E adesso? Dove lo trova un posto per dormire?

Pedro si ripara sotto un balcone. La pioggia sta aumentando di intensità. Dove può andare, senza denaro? A credito, a uno come lui non darebbero nemmeno un saluto. Magari alla taverna di Raul, che è aperta tutta la notte, potrebbe esserci qualche vecchio amico. Difficile: Pedro ha molti più nemici che amici, anche se a qualcuno ha pure salvato la pelle, in passato. Forse troverà qualcuno che gli offrirà un bicchierino.

Sulla porta della bettola, Pedro esita. È da solo e sta sul culo a un sacco di gente. Quelli che sono alla taverna a quest’ora non sono certo tipi raccomandabili. È la feccia, quella che passa la notte a bere, come lui.

Pedro entra.

Qualcuno guarda il nuovo arrivato. Una voce impastata esclama:

- Ecco che cos’è questa puzza di merda: è entrato Pedro Ruy.

Pedro avanza verso il tizio: è un ufficiale, Ricardo Paraíso. Pedro vede bene che non è solo, sa che dovrebbe ignorarlo o, meglio ancora, andarsene, ma non gliene fotte un cazzo.

- Ripeti quello che hai detto, Ricardo!

 Ricardo si alza:

- Sempre il solito sbruffone, Pedro!

Poi si rivolge ai suoi compagni:

- Gli diamo una lezione, a questo pezzo di merda?

- Come no, certo!

Si alzano in otto e gli si avventano addosso. Pedro tira pugni: è forte come un toro e i suoi colpi sono micidiali, ma contro otto uomini può fare ben poco. In capo a pochi minuti si ritrova con le braccia e le gambe bloccate.

- Sei un coglione, Pedro.

E mentre lo dice, Ricardo gli molla un pugno nello stomaco. Pedro emette una specie di grugnito.

Un secondo colpo lo farebbe piegare in due, se gli uomini non lo tenessero fermo. Altri due colpi, poi due pugni in faccia e infine una ginocchiata ai coglioni.

- Buttatelo in strada.

Lo trascinano fino alla strada. Lo buttano a terra. Ma non hanno finito. L’ufficiale gli molla ancora due calci alle costole. Poi si sbottona i pantaloni, tira fuori il cazzo e incomincia a pisciargli addosso. Gli altri lo imitano, poi rientrano.

Pedro non riesce ad alzarsi. È intontito dai colpi, sente un violento dolore al naso, al costato, al ventre e ai coglioni. La pioggia continua a scendere, più forte, ora.

Con grande fatica Pedro si mette a sedere. Lascia che l’acqua lo pulisca un po’.

Sa che è finita.

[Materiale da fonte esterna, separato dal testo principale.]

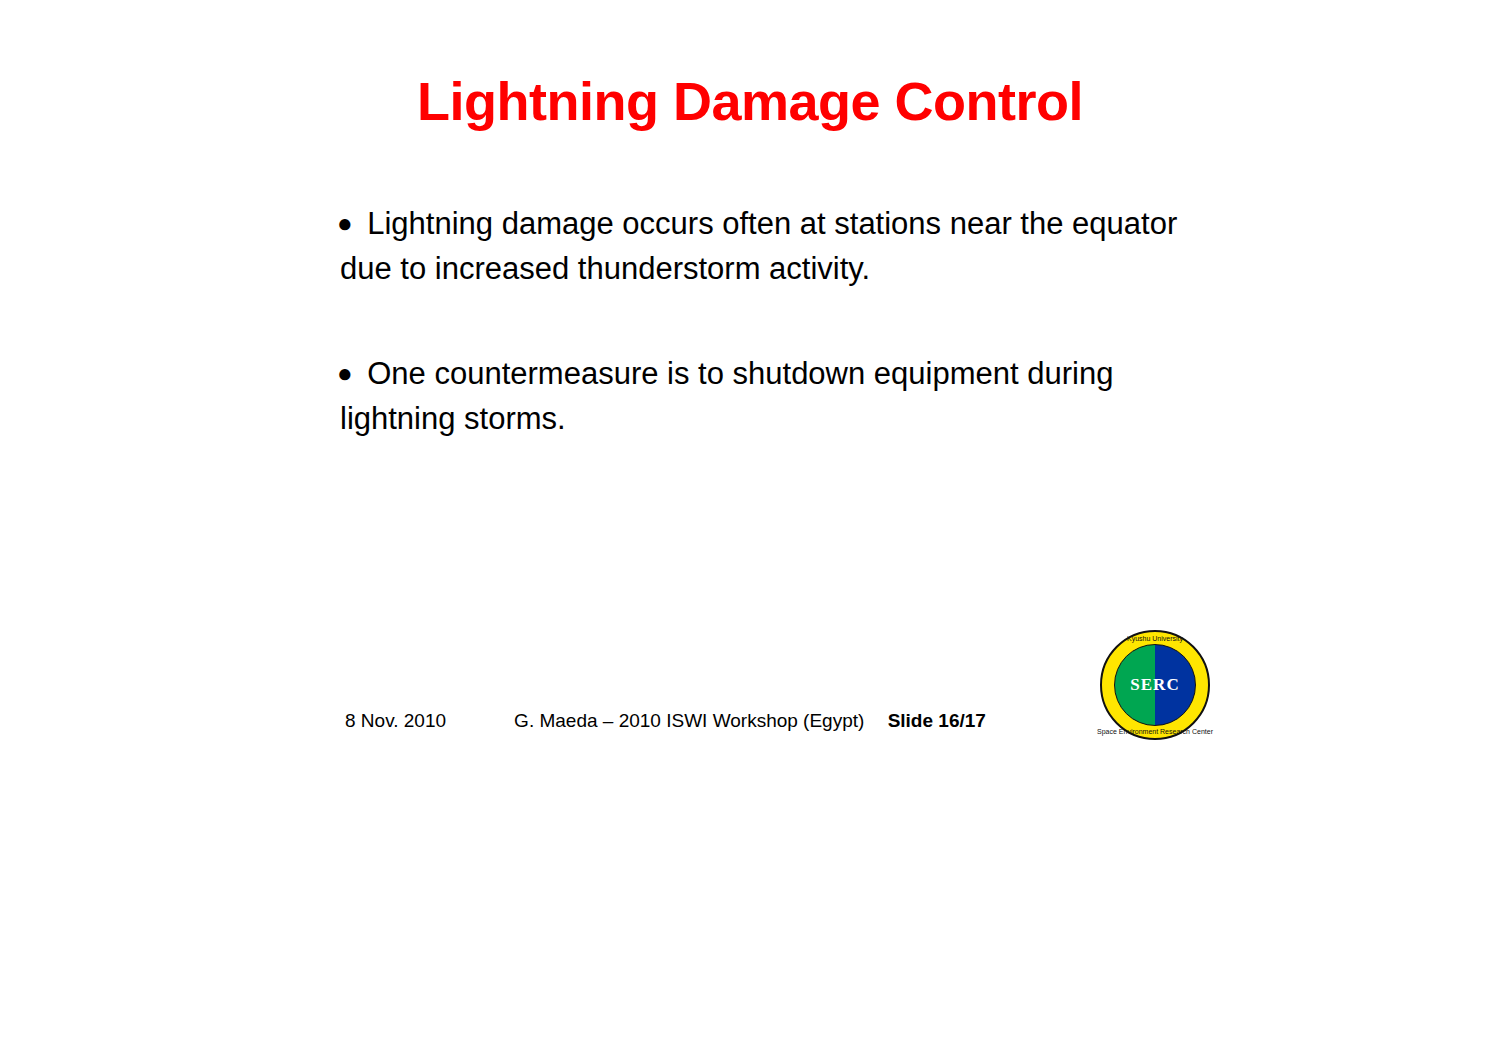Lightning Damage Control
● Lightning damage occurs often at stations near the equator due to increased thunderstorm activity.
● One countermeasure is to shutdown equipment during lightning storms.
8 Nov. 2010
G. Maeda – 2010 ISWI Workshop (Egypt) Slide 16/17
Kyushu University Space Environment Research Center
SERC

Come può presentarsi sulla nave in queste condizioni? Non ha un abito di ricambio e il capitano non lo farà nemmeno salire.

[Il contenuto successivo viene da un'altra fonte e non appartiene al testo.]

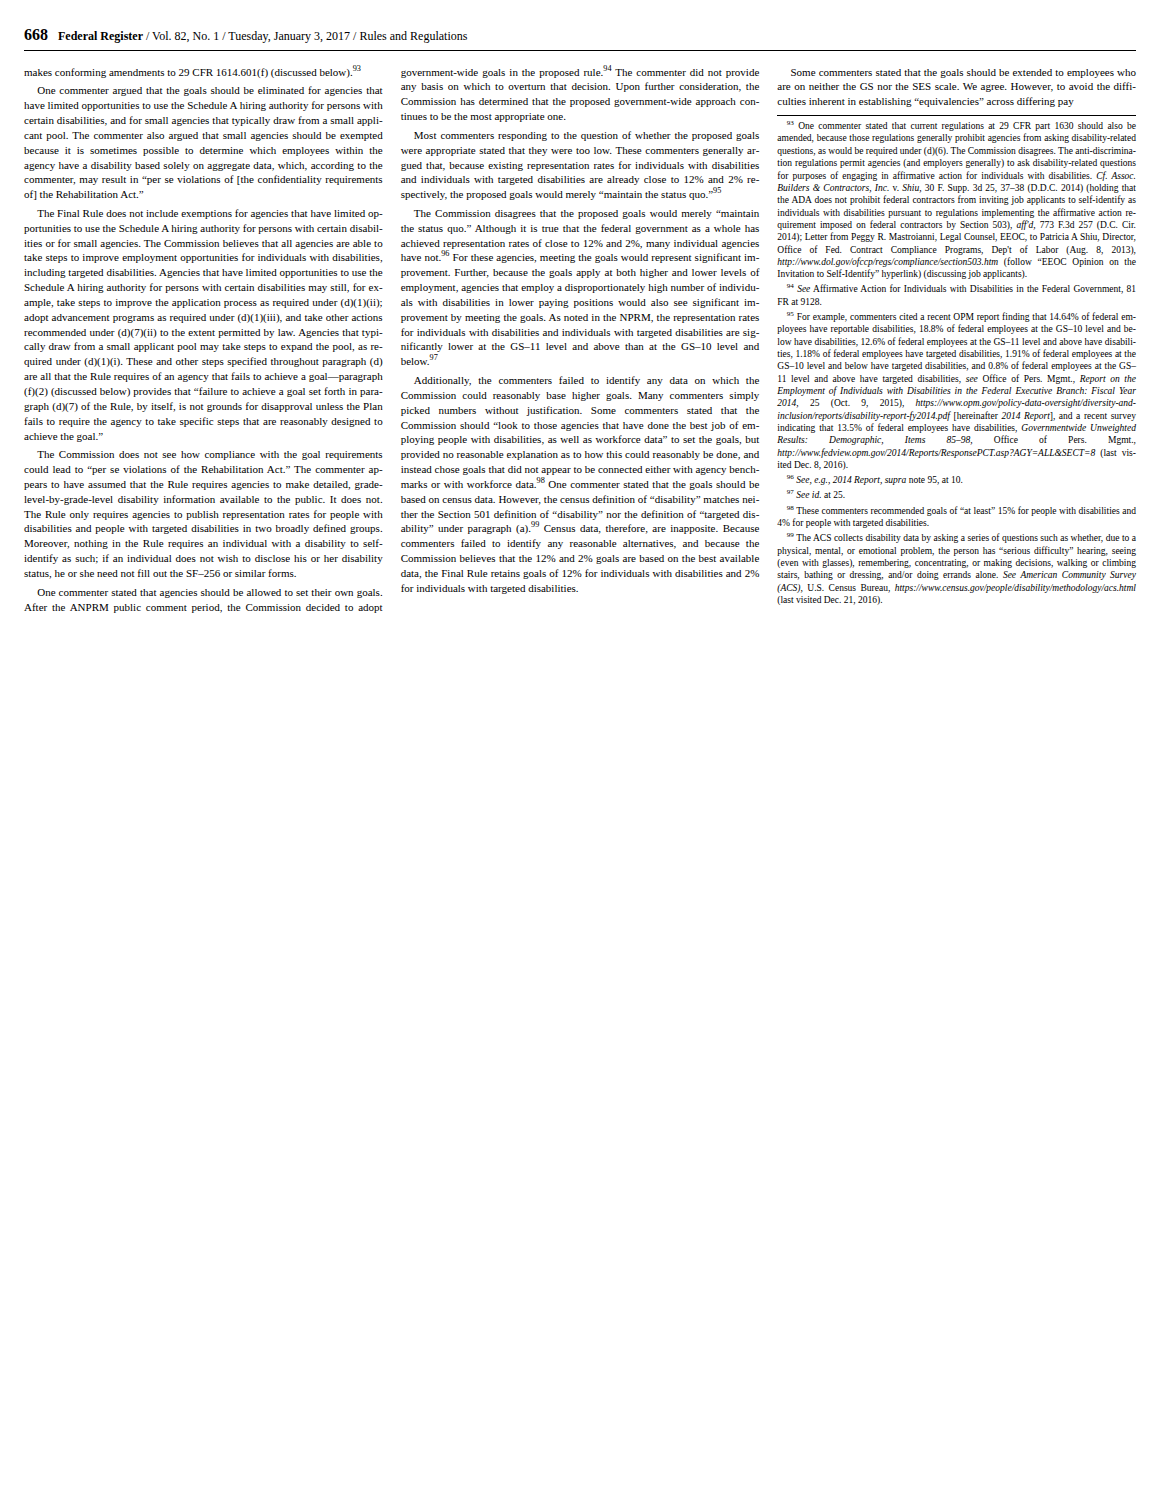668 Federal Register / Vol. 82, No. 1 / Tuesday, January 3, 2017 / Rules and Regulations
makes conforming amendments to 29 CFR 1614.601(f) (discussed below).93
One commenter argued that the goals should be eliminated for agencies that have limited opportunities to use the Schedule A hiring authority for persons with certain disabilities, and for small agencies that typically draw from a small applicant pool. The commenter also argued that small agencies should be exempted because it is sometimes possible to determine which employees within the agency have a disability based solely on aggregate data, which, according to the commenter, may result in “per se violations of [the confidentiality requirements of] the Rehabilitation Act.”
The Final Rule does not include exemptions for agencies that have limited opportunities to use the Schedule A hiring authority for persons with certain disabilities or for small agencies. The Commission believes that all agencies are able to take steps to improve employment opportunities for individuals with disabilities, including targeted disabilities. Agencies that have limited opportunities to use the Schedule A hiring authority for persons with certain disabilities may still, for example, take steps to improve the application process as required under (d)(1)(ii); adopt advancement programs as required under (d)(1)(iii), and take other actions recommended under (d)(7)(ii) to the extent permitted by law. Agencies that typically draw from a small applicant pool may take steps to expand the pool, as required under (d)(1)(i). These and other steps specified throughout paragraph (d) are all that the Rule requires of an agency that fails to achieve a goal—paragraph (f)(2) (discussed below) provides that “failure to achieve a goal set forth in paragraph (d)(7) of the Rule, by itself, is not grounds for disapproval unless the Plan fails to require the agency to take specific steps that are reasonably designed to achieve the goal.”
The Commission does not see how compliance with the goal requirements could lead to “per se violations of the Rehabilitation Act.” The commenter appears to have assumed that the Rule requires agencies to make detailed, grade-level-by-grade-level disability information available to the public. It does not. The Rule only requires agencies to publish representation rates for people with disabilities and people with targeted disabilities in two broadly defined groups. Moreover, nothing in the Rule requires an individual with a disability to self-identify as such; if an individual does not wish to disclose his or her disability status, he or she need not fill out the SF–256 or similar forms.
One commenter stated that agencies should be allowed to set their own goals. After the ANPRM public comment period, the Commission decided to adopt government-wide goals in the proposed rule.94 The commenter did not provide any basis on which to overturn that decision. Upon further consideration, the Commission has determined that the proposed government-wide approach continues to be the most appropriate one.
Most commenters responding to the question of whether the proposed goals were appropriate stated that they were too low. These commenters generally argued that, because existing representation rates for individuals with disabilities and individuals with targeted disabilities are already close to 12% and 2% respectively, the proposed goals would merely “maintain the status quo.”95
The Commission disagrees that the proposed goals would merely “maintain the status quo.” Although it is true that the federal government as a whole has achieved representation rates of close to 12% and 2%, many individual agencies have not.96 For these agencies, meeting the goals would represent significant improvement. Further, because the goals apply at both higher and lower levels of employment, agencies that employ a disproportionately high number of individuals with disabilities in lower paying positions would also see significant improvement by meeting the goals. As noted in the NPRM, the representation rates for individuals with disabilities and individuals with targeted disabilities are significantly lower at the GS–11 level and above than at the GS–10 level and below.97
Additionally, the commenters failed to identify any data on which the Commission could reasonably base higher goals. Many commenters simply picked numbers without justification. Some commenters stated that the Commission should “look to those agencies that have done the best job of employing people with disabilities, as well as workforce data” to set the goals, but provided no reasonable explanation as to how this could reasonably be done, and instead chose goals that did not appear to be connected either with agency benchmarks or with workforce data.98 One commenter stated that the goals should be based on census data. However, the census definition of “disability” matches neither the Section 501 definition of “disability” nor the definition of “targeted disability” under paragraph (a).99 Census data, therefore, are inapposite. Because commenters failed to identify any reasonable alternatives, and because the Commission believes that the 12% and 2% goals are based on the best available data, the Final Rule retains goals of 12% for individuals with disabilities and 2% for individuals with targeted disabilities.
Some commenters stated that the goals should be extended to employees who are on neither the GS nor the SES scale. We agree. However, to avoid the difficulties inherent in establishing “equivalencies” across differing pay
93 One commenter stated that current regulations at 29 CFR part 1630 should also be amended, because those regulations generally prohibit agencies from asking disability-related questions, as would be required under (d)(6). The Commission disagrees. The anti-discrimination regulations permit agencies (and employers generally) to ask disability-related questions for purposes of engaging in affirmative action for individuals with disabilities. Cf. Assoc. Builders & Contractors, Inc. v. Shiu, 30 F. Supp. 3d 25, 37–38 (D.D.C. 2014) (holding that the ADA does not prohibit federal contractors from inviting job applicants to self-identify as individuals with disabilities pursuant to regulations implementing the affirmative action requirement imposed on federal contractors by Section 503), aff'd, 773 F.3d 257 (D.C. Cir. 2014); Letter from Peggy R. Mastroianni, Legal Counsel, EEOC, to Patricia A Shiu, Director, Office of Fed. Contract Compliance Programs, Dep't of Labor (Aug. 8, 2013), http://www.dol.gov/ofccp/regs/compliance/section503.htm (follow “EEOC Opinion on the Invitation to Self-Identify” hyperlink) (discussing job applicants).
94 See Affirmative Action for Individuals with Disabilities in the Federal Government, 81 FR at 9128.
95 For example, commenters cited a recent OPM report finding that 14.64% of federal employees have reportable disabilities, 18.8% of federal employees at the GS–10 level and below have disabilities, 12.6% of federal employees at the GS–11 level and above have disabilities, 1.18% of federal employees have targeted disabilities, 1.91% of federal employees at the GS–10 level and below have targeted disabilities, and 0.8% of federal employees at the GS–11 level and above have targeted disabilities, see Office of Pers. Mgmt., Report on the Employment of Individuals with Disabilities in the Federal Executive Branch: Fiscal Year 2014, 25 (Oct. 9, 2015), https://www.opm.gov/policy-data-oversight/diversity-and-inclusion/reports/disability-report-fy2014.pdf [hereinafter 2014 Report], and a recent survey indicating that 13.5% of federal employees have disabilities, Governmentwide Unweighted Results: Demographic, Items 85–98, Office of Pers. Mgmt., http://www.fedview.opm.gov/2014/Reports/ResponsePCT.asp?AGY=ALL&SECT=8 (last visited Dec. 8, 2016).
96 See, e.g., 2014 Report, supra note 95, at 10.
97 See id. at 25.
98 These commenters recommended goals of “at least” 15% for people with disabilities and 4% for people with targeted disabilities.
99 The ACS collects disability data by asking a series of questions such as whether, due to a physical, mental, or emotional problem, the person has “serious difficulty” hearing, seeing (even with glasses), remembering, concentrating, or making decisions, walking or climbing stairs, bathing or dressing, and/or doing errands alone. See American Community Survey (ACS), U.S. Census Bureau, https://www.census.gov/people/disability/methodology/acs.html (last visited Dec. 21, 2016).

Infine Pedro riesce ad alzarsi. Barcolla. L’acqua lo pulisce dal fango. Pedro si allontana, appoggiandosi ai muri. Arriva al porto. Piove forte, ora, un diluvio. Pedro non cerca di ripararsi. Guarda l’acqua scura.

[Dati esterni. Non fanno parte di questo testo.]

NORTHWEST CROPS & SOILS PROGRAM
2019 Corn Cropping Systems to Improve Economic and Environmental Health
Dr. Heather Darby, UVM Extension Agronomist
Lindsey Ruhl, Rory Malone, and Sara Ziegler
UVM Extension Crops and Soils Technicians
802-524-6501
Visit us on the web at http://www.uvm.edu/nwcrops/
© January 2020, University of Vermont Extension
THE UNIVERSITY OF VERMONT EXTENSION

Si spoglia. Lascia che l’acqua scorra sul suo corpo nudo, segnato dall’alcol e dalle risse. Il dolore si attenua. Riesce a respirare senza sentire fitte troppo forti.

Poi raccoglie i suoi abiti e cerca in qualche modo di pulirli con l’acqua piovana. Quando ha finito, si infila i pantaloni e si siede sotto una sporgenza del tetto. Pensa che potrebbero rubargli la camicia e la maglia e allora se le mette, anche se sono bagnate. Se gli verrà la polmonite, almeno creperà e ci sarà uno stronzo di meno.

La pioggia si attenua e il giorno spunta in fretta. Gli abiti sono ancora bagnati, ma c’è il sole, che li asciugherà. Pedro rimane al porto fino a che vede arrivare la Victoriosa. Allora raggiunge la taverna dove ha lasciato le sue poche cose. Nel cesso si guarda allo specchio. Un taglio allo zigomo, un livido, gli abiti stazzonati e sporchi. Non lo faranno neanche salire a bordo.

Il marinaio alla scaletta gli chiede che cosa desidera e Pedro risponde che è stato assunto sulla nave. L’uomo non replica, gli dice di rivolgersi al capitano.

Il capitano sta parlando con il secondo e gli dà le spalle. Pedro ne approfitta per guardarlo a suo agio. Così quello è il famoso Altamira. Non è molto alto, meno di Pedro, certamente, ma ha un corpo muscoloso, in cui tutto è ben proporzionato, e trasmette una grande sensazione di potenza. I capelli sono neri come la notte.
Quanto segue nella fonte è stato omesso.